The marketing cloud landscape has taken big steps into advertising technology and media buying, as with Oracle’s recent acquisitions of Moat and Grapeshot or Adobe’s deal for the video DSP TubeMogul.
But Salesforce defies that trend. The company has deferred to partners to provide online advertising. And while rival clouds contend for new data sources, Salesforce positions itself as perennial integrator.
“For us, it’s more broadly about engagement between our customer and their consumers,” said Bob Stutz, CEO of Salesforce Marketing Cloud.
AdExchanger spoke to Stutz about his growth plans for the cloud marketing business – and how Salesforce differentiates itself from a competitive field of cloud tech giants.

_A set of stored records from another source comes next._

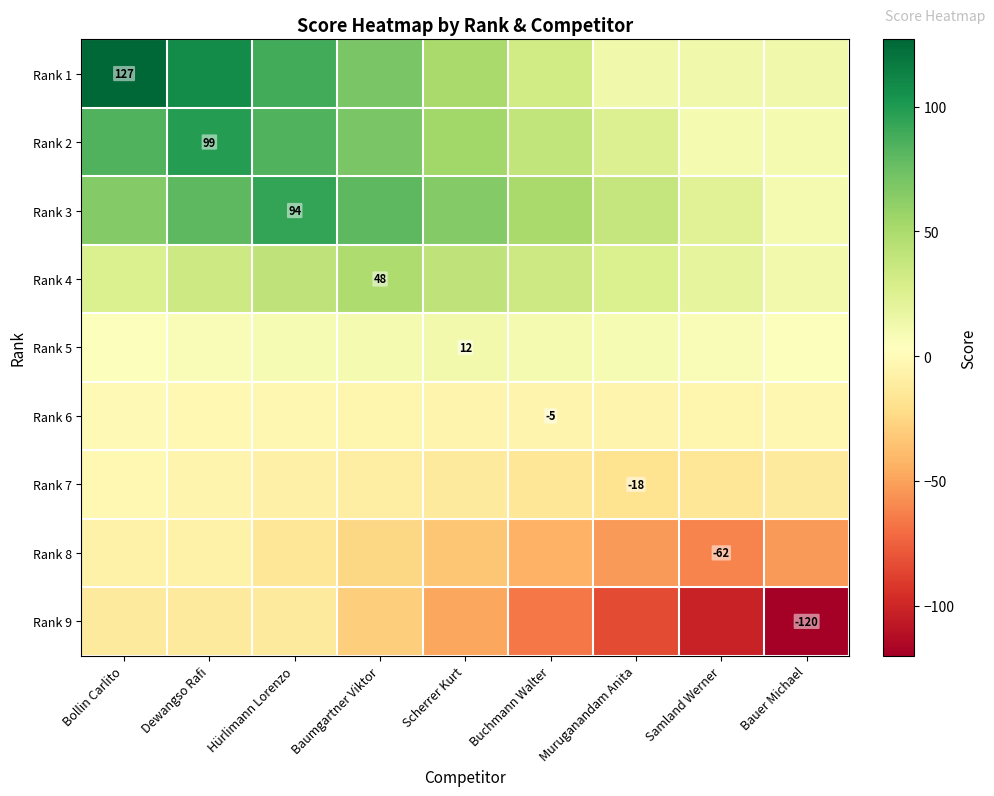

The Rank 6 series shows -3.5 at Samland Werner. True or false?

True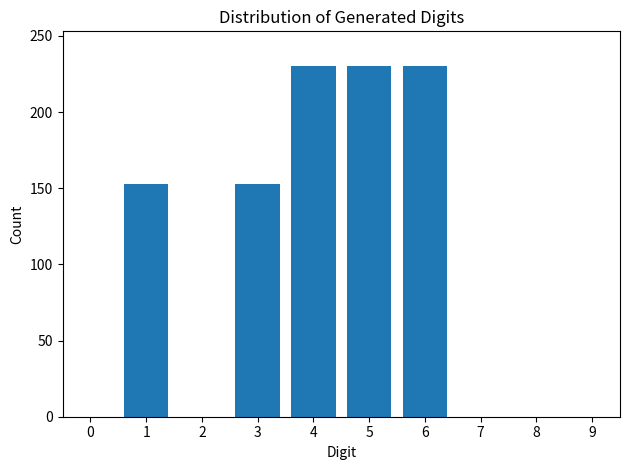

Reading left to right, transcribe all the data shown in this chart.

0=0	1=153	2=0	3=153	4=230	5=230	6=230	7=0	8=0	9=0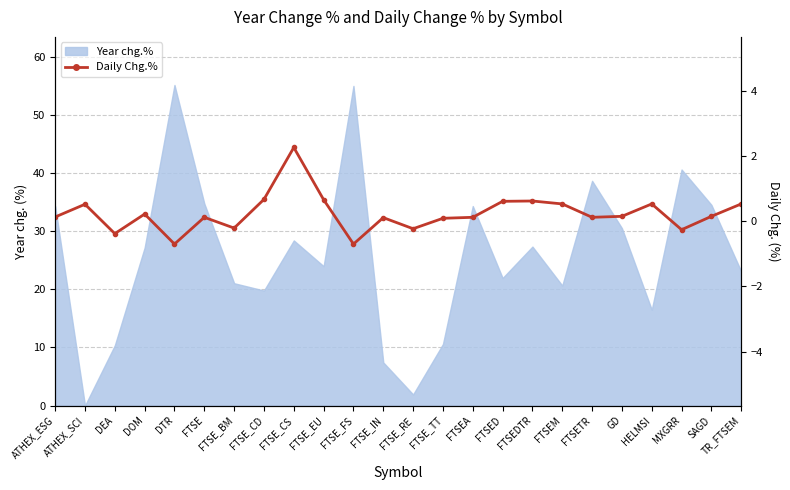

How many categories are shown in the chart?

24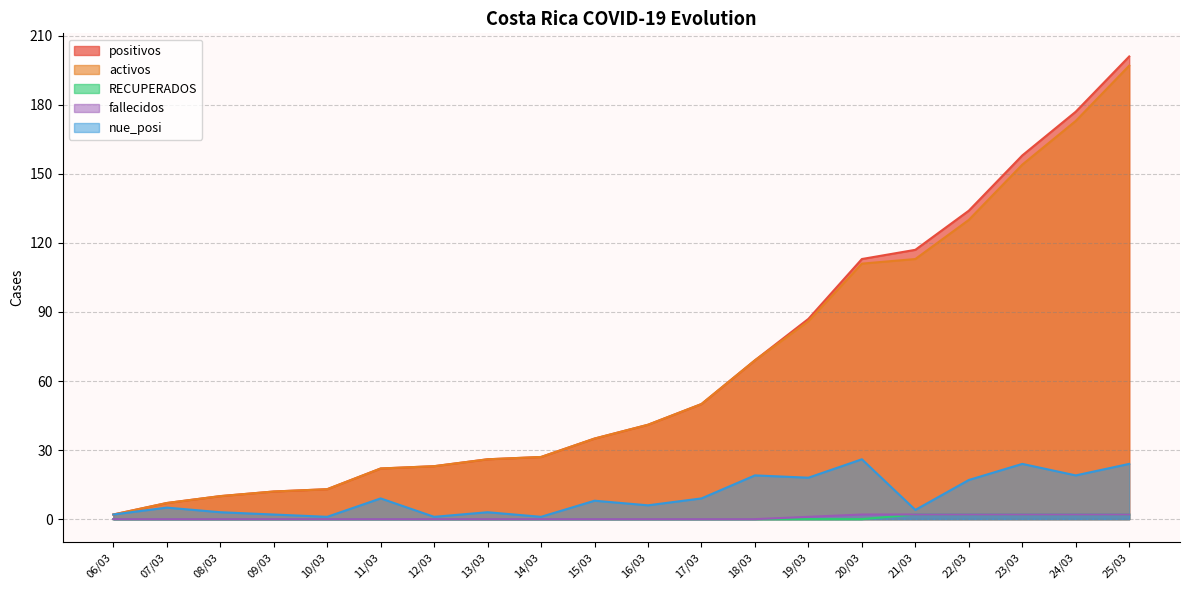

What is the highest value of the RECUPERADOS series?

2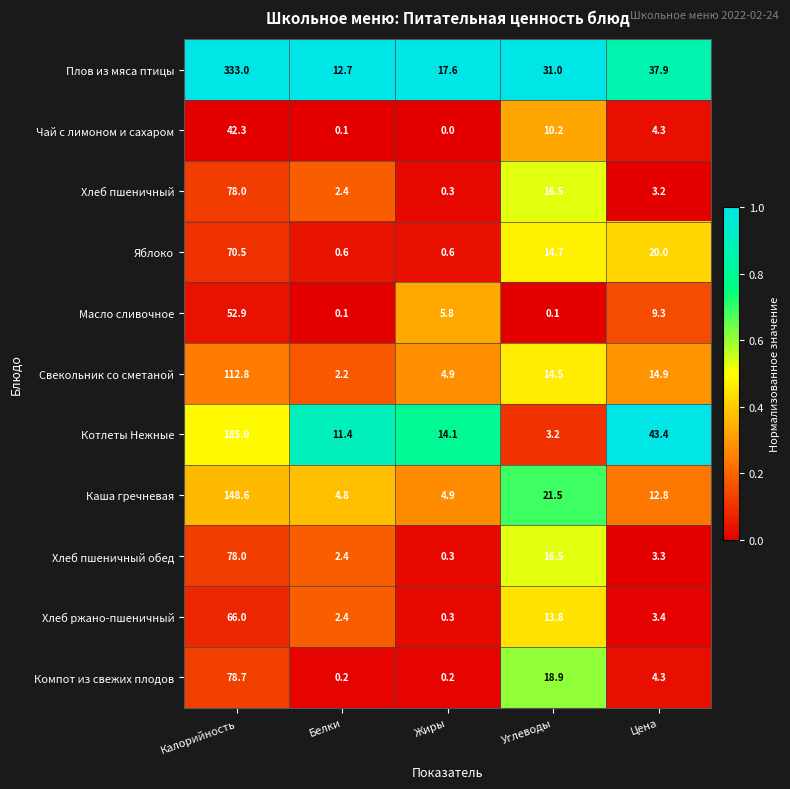

What is the difference between the Свекольник со сметаной values at Калорийность and Цена?

97.9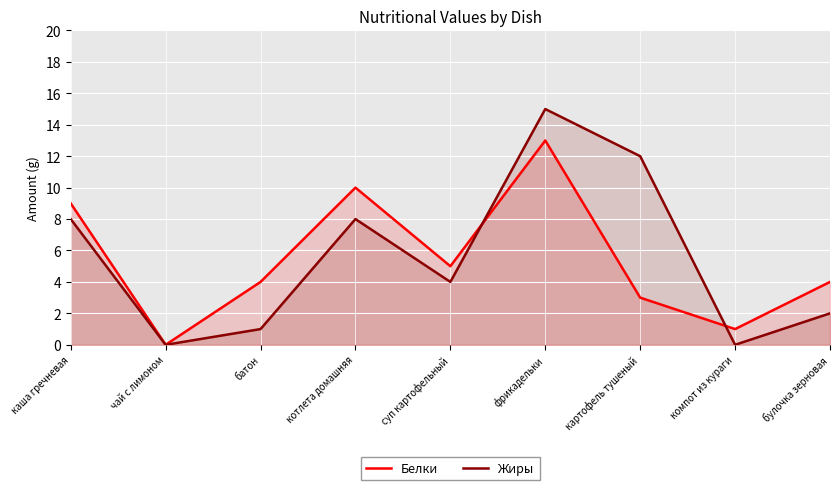

Which series has the largest total across all categories?

Жиры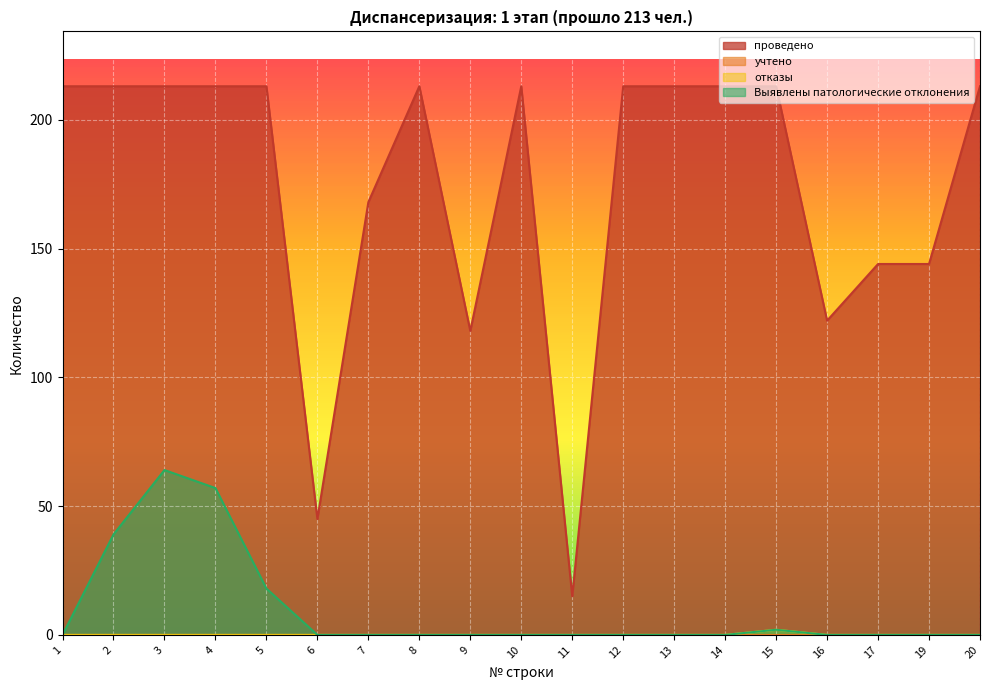

At 4, list the series in order from smallest to largest.

отказы, Выявлены патологические отклонения, проведено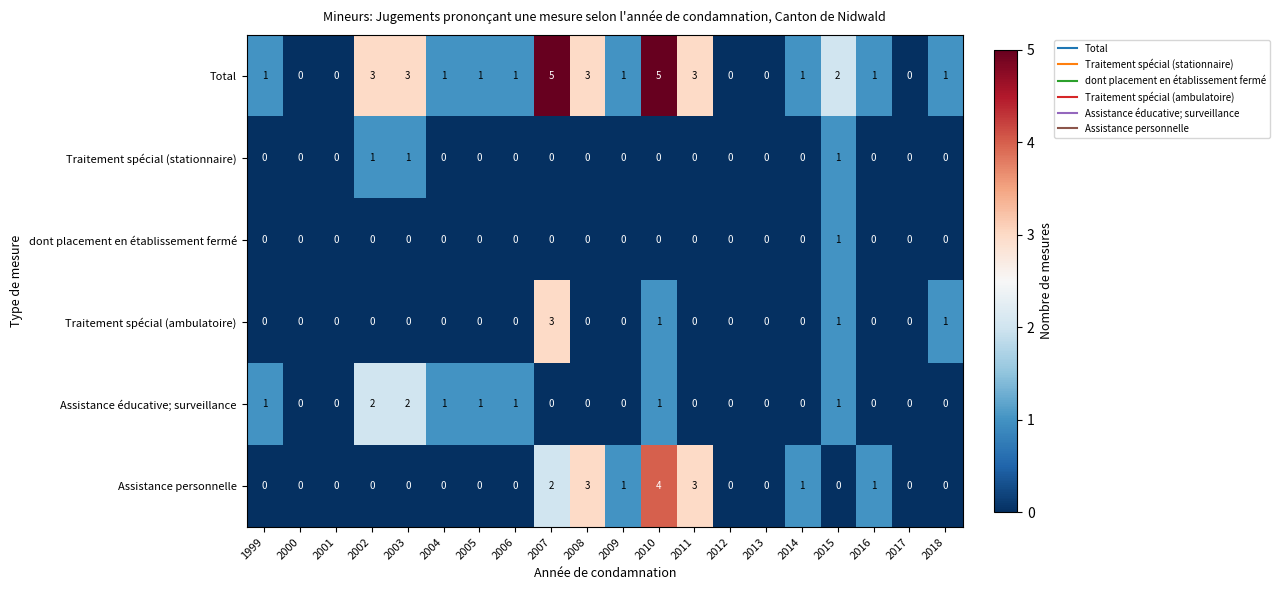

True or false: dont placement en établissement fermé has a value of -1 at 2011.

False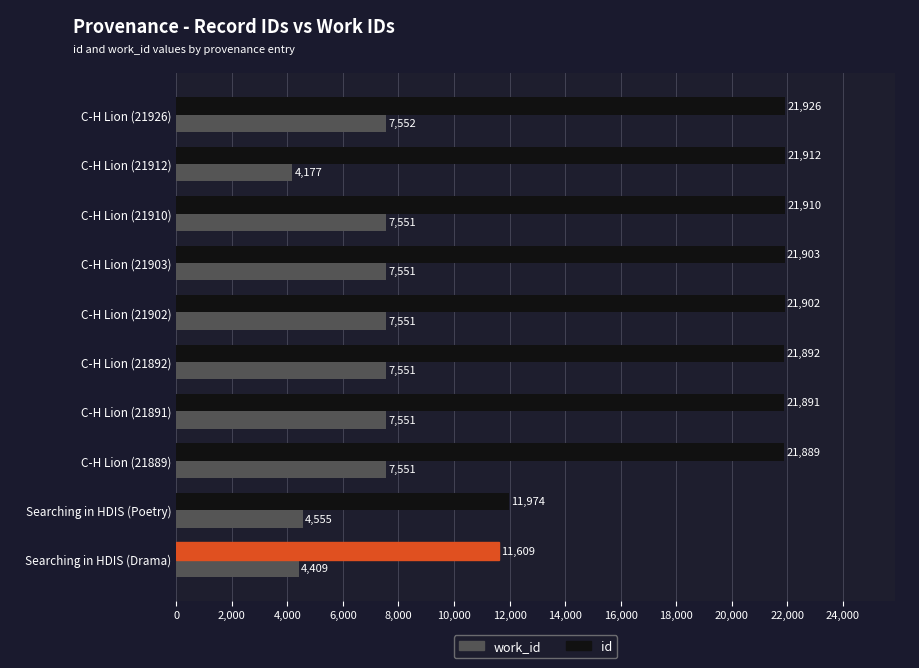

Rank the series by their maximum value, from highest to lowest.

id, work_id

AdExchanger: How do you go to market these days with the marketing cloud? And how has that changed?
BOB STUTZ: We’ve always talked about it as a consolidated solution. At the end of the day, companies have to do sales, to do ecommerce, any mix of B2B or consumer business. The collaboration across clouds is central to everything we’re doing.
In any company, there are multiple integrations with different systems, and that’s an opportunity. The key is to tie stuff together.
With MuleSoft, there’s an added element with this great way to bring in other third-party data or disparate sources.
And we’ve seen a shift in situations where previously, we were dealing with the CMO, and now that’s often moved up to the CEO. There are things like customer acquisition, retention for companies with users or contract deals, ecommerce, prospecting, where it’s not just the CMO anymore.
Is the end state a single, consolidated cloud offering?
It is ultimately the Salesforce cloud. But we have to respect that customers work with others, and we have to be part of integrated systems.
It makes sense to have the Marketing Cloud in a mar tech landscape where companies have hundreds or more than 1,000 applications running in their marketing departments and you have to integrate with pretty much everyone.
It’s about what problems they need to solve, not just going in to sell six different clouds.
Where does paid media fit in for you?
It’s a partner aspect for us.
If you look at what our DMP does today, we have relationships with publishers that allow data to be brought in similarly to an Oracle Data Cloud. But on the DSP side of the house, it’s an ecosystem, not a product.
Other marketing cloud companies are taking on data assets and measurement, and Salesforce seems to have more of a partner-integrator approach there too. Are there data assets in your future?
On one hand, we have Data Studio, a second-party tool for customers to share data in an anonymous way. Like how Warner Bros. had a movie about boxing and could go to HBO and share segments on weekly boxing viewers to help enrich its audience. Some publisher data is available in that way too.
But it is like paid media, where we’re probably connecting or sending data to another company.
It sounds like a CDP. What do you think of that category?
Frankly, I think that’s mostly marketing. We have all the pieces of a CDP, but really, what is that?
I think it’s a passing fad. Or really more of a temporary state as people are looking beyond a DMP, the connection to a CRM and evolving to mobile. It’s what people are doing already.
What I think you’ll see in a couple years is that many of the three-letter acronyms will go away and these things will blend together in a more seamless way. If you look at enterprises today, there are still a lot of siloes: customer service, sales, marketing, distribution, commerce. You can connect the data and collaborate, but it takes a lot of work to do that. But that’s the direction.